Der Fall Christian Peter Dogs
31.5.2003
In der Versichertenzeitschrift der TK ("Techniker Krankenkasse") ist in Heft 2/2003 auf den Seiten 24 und 25 ein Artikel abgedruckt, dessen Inhalt höchst hinterfragungswürdig ist:
------------------------------------------------------------------------------- <quote> Seite 24 Überschrift: Schulmedizin & Naturheilverfahren Ein starkes Doppel Die einen nennen es "Sanfte Medizin", die anderen "Alternativmedizin". Der Wunsch, sich auf "natürliche Weise" behandeln zu lassen, wird von immer mehr Patienten geäußert. Der ausgeprägte "Naturheilboom" der vergangenen Jahre führte dazu, daß eine ganze Reihe unseriöser Therapieverfahren den klassischen Naturheilverfahren zugeordnet wurden.
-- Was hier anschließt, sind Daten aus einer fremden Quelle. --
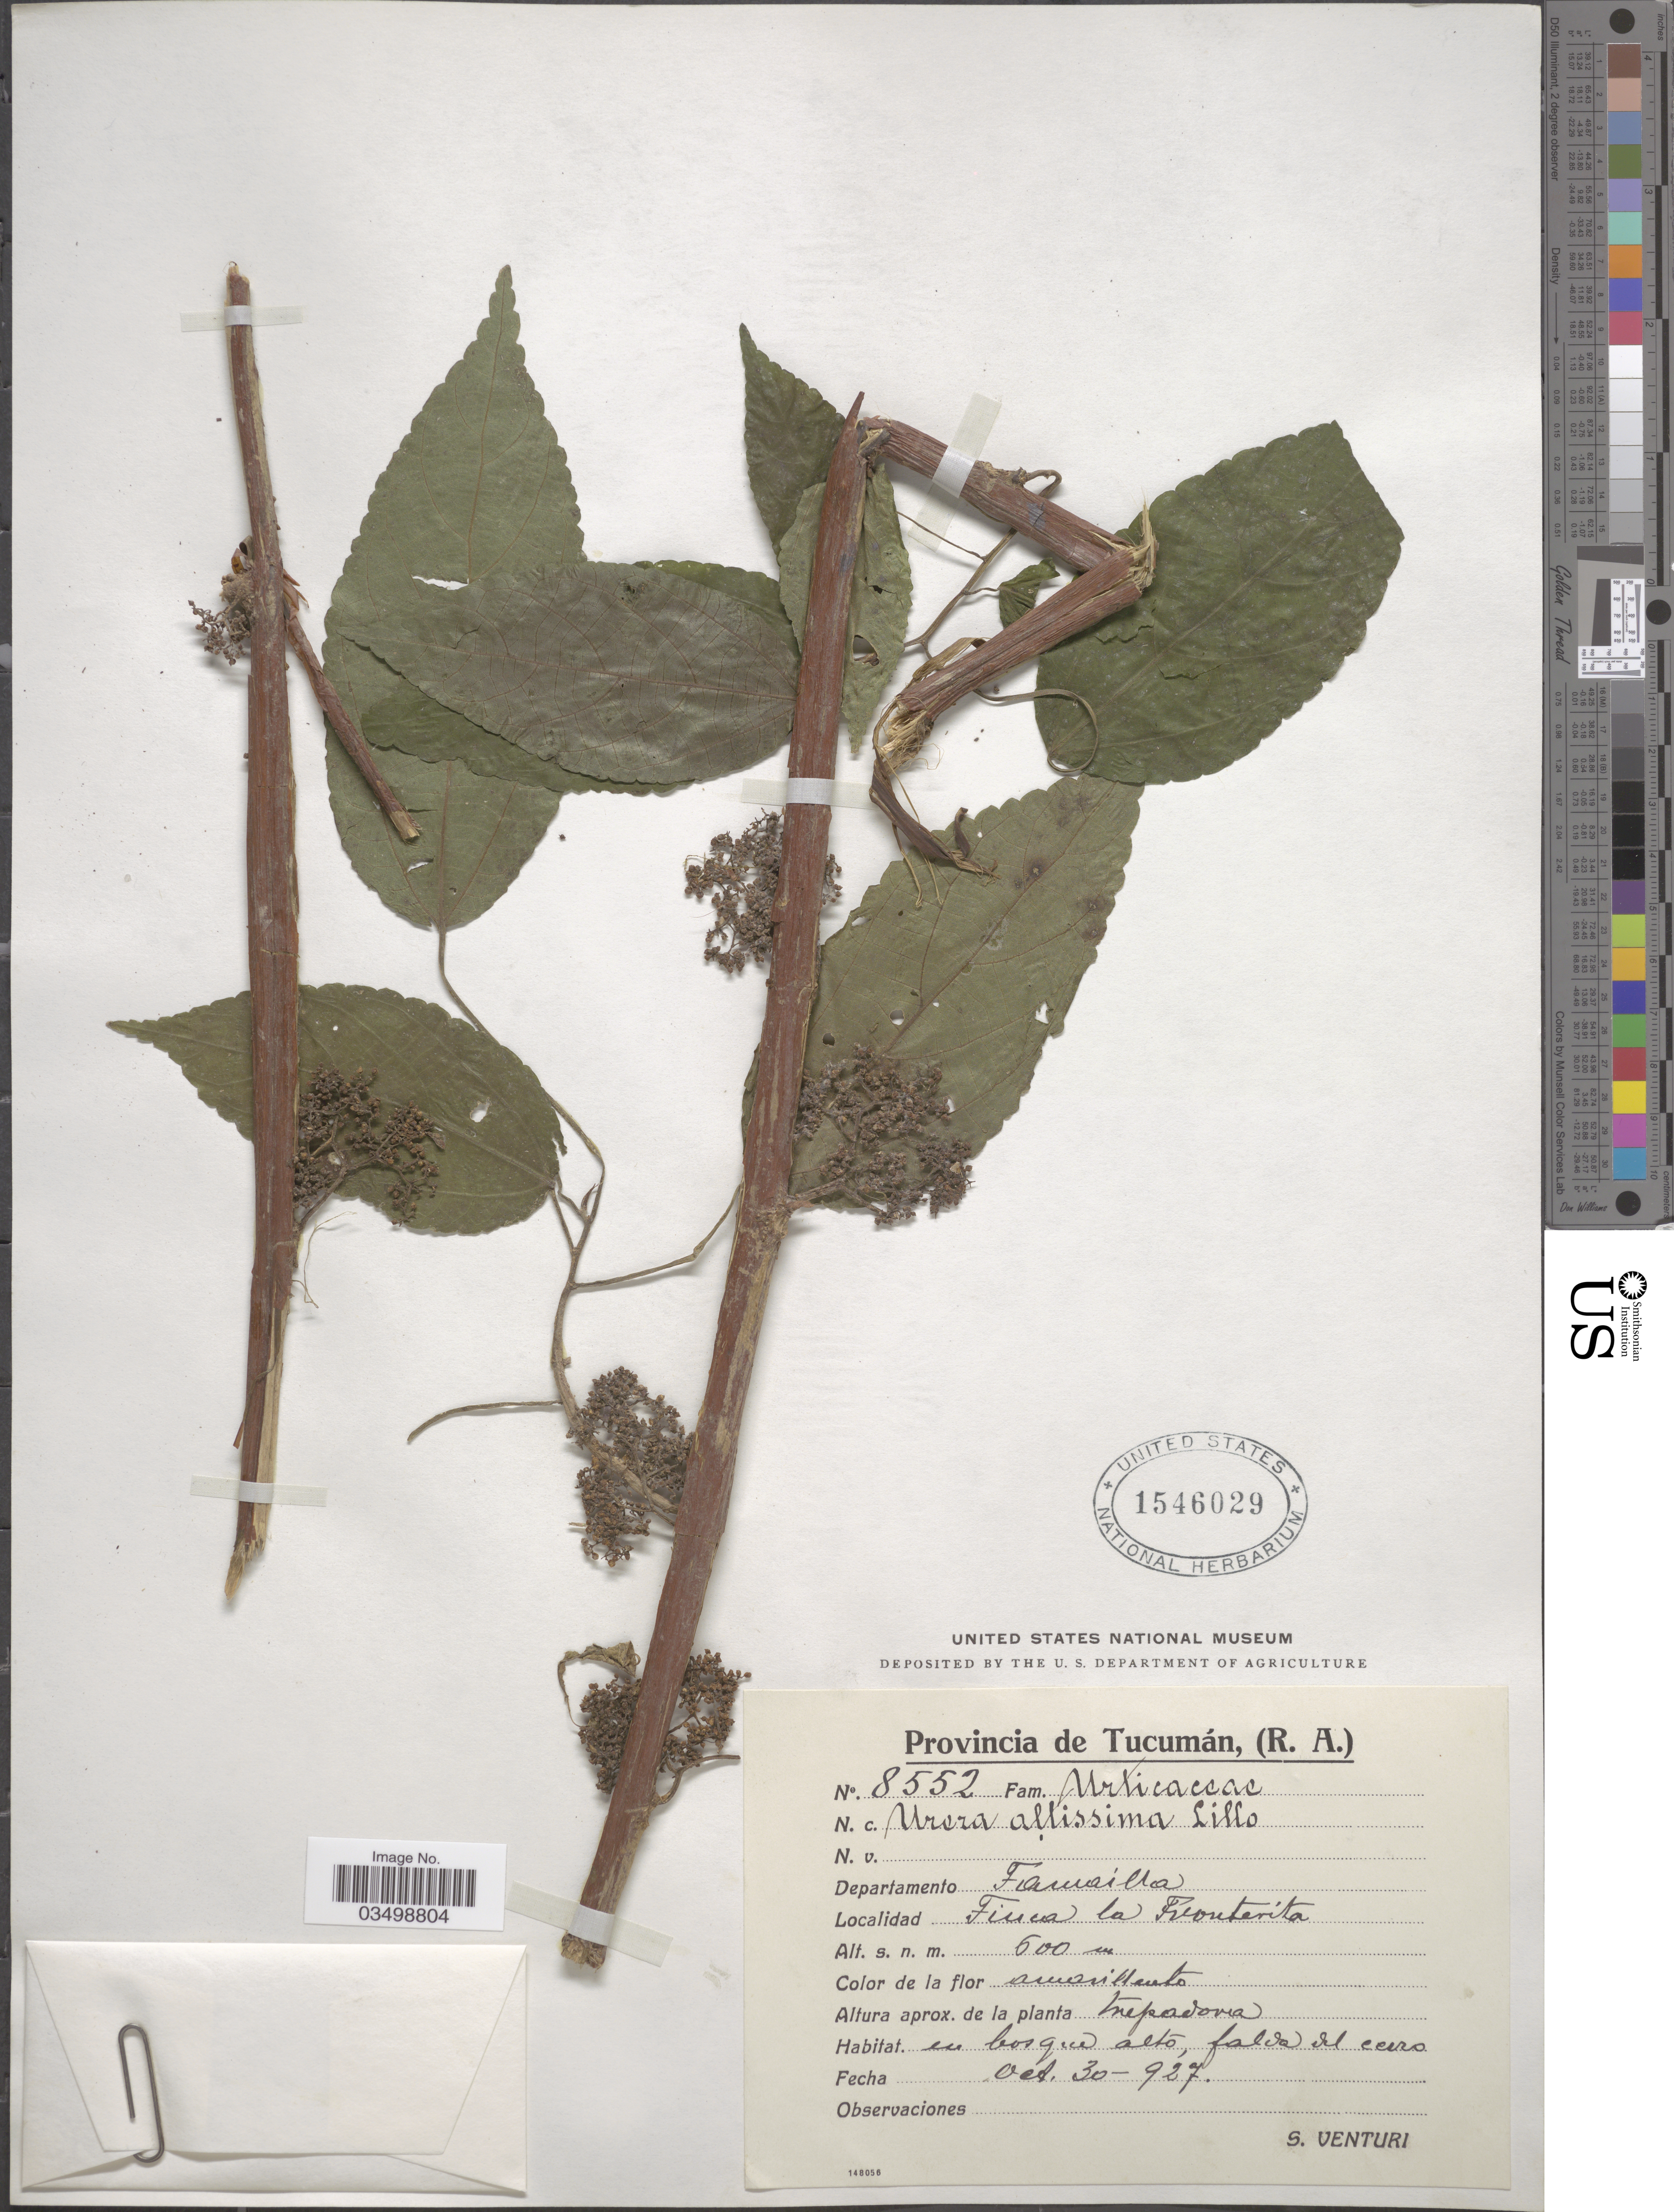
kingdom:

Zu den seriösen, klassischen Naturheilverfahren zählen z.B. - Ernährungstherapie - Bewegungstherapie - Entspannungsherapie - Physikalische Therapie - Manuelle Medizin oder - Neuraltherapie </quote> -------------------------------------------------------------------------------
Hier (wie auch im folgenden) muß man SEHR genau hinsehen!
Die "Neuraltherapie" als Naturheilverfahren zuzuordnen, halte ich für extrem gewagt...
Haben Sie einen Namen einer als unseriös bezeichneten Methode gesehen? Nein. Sehen Sie, so hält man sich den Rücken frei.
Immer auf die Bösen schimpfen, aber bloß keine Namen nennen.
Indirekt ist das eine massive Propaganda für die namentlich als "gut" oder "seriös" beschrieben Verfahren - sowie für das, was in deren Kielwasser hineingezogen wird... Und GENAU DAS wird hier praktiziert.
Aufmerksam sollte man erkennen, daß der GRUND, WARUM sich die Patienten der angeblich sanften Medizin zuwenden, verschwiegen wird. Der Grund ist Marketing, gnadenloses Marketing durch käufliche Moderatoren von Funk und Fernsehen - und natürlich (sic!) gekaufte Artikel in den Printmedien. Die Pharmamafia, Marke alternativ, zieht alle Register, um an die Macht und das Geld zu kommen. Große Fürsprecher haben die angeblich "Alternativen" und "Sanften" in der Politik, siehe die internationale Deutsche Großblamage "Positivliste", mittels derer Tausende von unwirksamen Medikamenten in den Kassen-Markt gedrückt werden sollten. [1]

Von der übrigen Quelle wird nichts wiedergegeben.